_TASK DETAILS:_
Where a line of the material includes the string "methods", copy that line.

_DATA:_

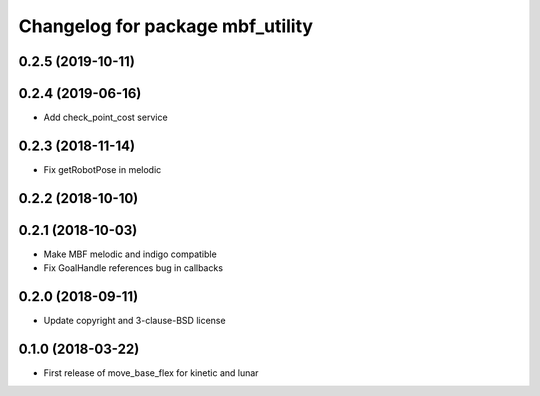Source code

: ^^^^^^^^^^^^^^^^^^^^^^^^^^^^^^^^^
Changelog for package mbf_utility
^^^^^^^^^^^^^^^^^^^^^^^^^^^^^^^^^

0.2.5 (2019-10-11)
------------------

0.2.4 (2019-06-16)
------------------
* Add check_point_cost service

0.2.3 (2018-11-14)
------------------
* Fix getRobotPose in melodic

0.2.2 (2018-10-10)
------------------

0.2.1 (2018-10-03)
------------------
* Make MBF melodic and indigo compatible
* Fix GoalHandle references bug in callbacks

0.2.0 (2018-09-11)
------------------
* Update copyright and 3-clause-BSD license

0.1.0 (2018-03-22)
------------------
* First release of move_base_flex for kinetic and lunar
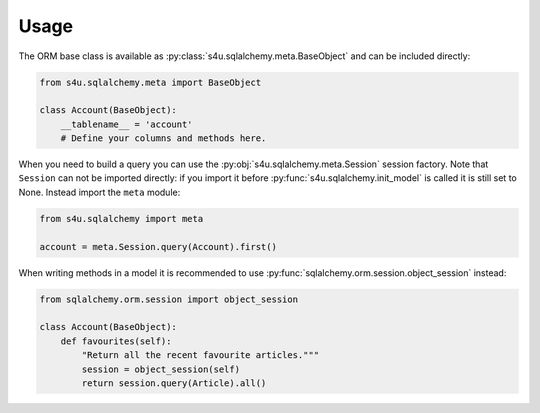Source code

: Usage
=====

The ORM base class is available as :py:class:`s4u.sqlalchemy.meta.BaseObject`
and can be included directly:

.. code-block:: python

   from s4u.sqlalchemy.meta import BaseObject

   class Account(BaseObject):
       __tablename__ = 'account'
       # Define your columns and methods here.


When you need to build a query you can use the
:py:obj:`s4u.sqlalchemy.meta.Session` session factory. Note that ``Session``
can not be imported directly: if you import it before
:py:func:`s4u.sqlalchemy.init_model` is called it is still set to None. Instead
import the ``meta`` module:

.. code-block:: python

   from s4u.sqlalchemy import meta

   account = meta.Session.query(Account).first()

When writing methods in a model it is recommended to use
:py:func:`sqlalchemy.orm.session.object_session` instead:

.. code-block:: python

   from sqlalchemy.orm.session import object_session

   class Account(BaseObject):
       def favourites(self):
           "Return all the recent favourite articles."""
           session = object_session(self)
           return session.query(Article).all()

_ANSWER BELOW:_
       # Define your columns and methods here.
When writing methods in a model it is recommended to use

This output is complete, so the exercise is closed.